Her mitingle bir öncekinden geriye gittik. Daha geriye gidemeyiz, daha korkak olunamaz, daha sessiz kalınamaz dediğim her anda daha da geriye götürüldük…
Bir mitingde atılan bir slogan, bir miting sonra yasaktı.
Bir mitingde açılan bir pankart, bir miting sonra açılamadı.
Yasaklanan ve (oto)sansüre uğrayan sözlerden geriye on binlerin toplandığı meydanlarda kuracak cümle bulamayan kravatlılar kaldı!
Slogan yasaklamak ya da (oto)sansür basit bir mesele değildir.
‘Slogan’ taleplerle özetlenmiş bir ‘siyasi program’ın en sade halidir. Sloganların yasaklanması ve (oto)sansür siyaset yapma olanağının ortadan kalkmasıdır. Bu yasak kademe kademe ilerler, sonunda şiir bile okuyamayacak hale gelirsiniz miting kürsülerinde!
Politikayı talep yükselterek yapabilirsiniz. Slogan yasaklayarak ve binlerce insanı meydana toplayıp ne istediğinizi bile söyleyemeden eylemleri dağıtarak değil!
Bu bağlamda, 1 Nisan 2022 mitingi düzenleyenler açısından çok başarılı bir mitingdir.

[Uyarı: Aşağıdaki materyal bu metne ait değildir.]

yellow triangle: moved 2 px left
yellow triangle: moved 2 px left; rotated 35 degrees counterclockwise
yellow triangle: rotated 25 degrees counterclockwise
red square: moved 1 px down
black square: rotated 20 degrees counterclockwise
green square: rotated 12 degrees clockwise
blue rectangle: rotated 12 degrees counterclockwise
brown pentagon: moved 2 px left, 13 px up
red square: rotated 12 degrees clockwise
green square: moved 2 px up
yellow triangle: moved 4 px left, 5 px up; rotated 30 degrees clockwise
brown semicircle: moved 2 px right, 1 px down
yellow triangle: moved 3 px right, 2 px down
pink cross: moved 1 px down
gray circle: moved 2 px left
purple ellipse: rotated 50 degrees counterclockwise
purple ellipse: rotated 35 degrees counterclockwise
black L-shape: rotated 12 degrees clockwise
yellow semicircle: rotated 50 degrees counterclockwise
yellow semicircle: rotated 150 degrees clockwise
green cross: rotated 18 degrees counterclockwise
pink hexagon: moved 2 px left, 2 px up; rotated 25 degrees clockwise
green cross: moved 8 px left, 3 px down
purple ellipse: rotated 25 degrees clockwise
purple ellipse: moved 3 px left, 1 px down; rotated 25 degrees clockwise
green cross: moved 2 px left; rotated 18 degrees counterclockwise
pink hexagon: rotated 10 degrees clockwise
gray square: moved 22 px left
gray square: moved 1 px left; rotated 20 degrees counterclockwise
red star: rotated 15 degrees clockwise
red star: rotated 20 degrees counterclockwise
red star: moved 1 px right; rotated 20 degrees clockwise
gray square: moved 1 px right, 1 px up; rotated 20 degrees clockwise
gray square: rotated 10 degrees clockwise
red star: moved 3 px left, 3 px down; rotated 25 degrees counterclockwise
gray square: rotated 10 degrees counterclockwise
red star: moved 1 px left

Sunucuların ve sendika başkanlarının yok oluş ve yoksullaşma üzerine iki saat konuşma yapıp hiçbir şey söylememesi büyük bir başarıdır.
Ne yok oluşun ve yoksullaşmanın nedenlerini söylediler ne de yok oluş ve yoksullaşmadan nasıl kurtulacağımızı!
Bir sorunun nedenini bilmeyenler, bilip de söyleyecek cesareti olmayanlar zaten çözüm üretemez, çünkü sorunun parçasıdırlar.
Toplumumuzdaki temel sorun liderlik sorunudur. Bürokrasinin ve korkunun çöreklendiği sendikal liderlik ve solda-sağda ‘Ankara otur derse otururum, kalk derse kalkarım’ diyen siyasi liderlik.
Yaşadıklarımdan öğrendiğim bir şey var: Kendisine ‘Kıbrıslı Türk toplumu’ diyen ahaliye liderlik ettiğini zannedenler, toplumumuza karşı sistematik bir imha, inkâr, asimilasyon ve ilhak politikası yürütenlerin adını söylemekten acizdir.
***
2000’de Denktaş ile askerin “Casusluk Komplosu”na karşı Temmuz Mitingi ile karşılık verdi toplumumuz…
-General Urfa’ya, dedi.
Arkasından,
-‘Ne paranı ne memurunu ne askerini ne paketini’ dedi sendikalarımız!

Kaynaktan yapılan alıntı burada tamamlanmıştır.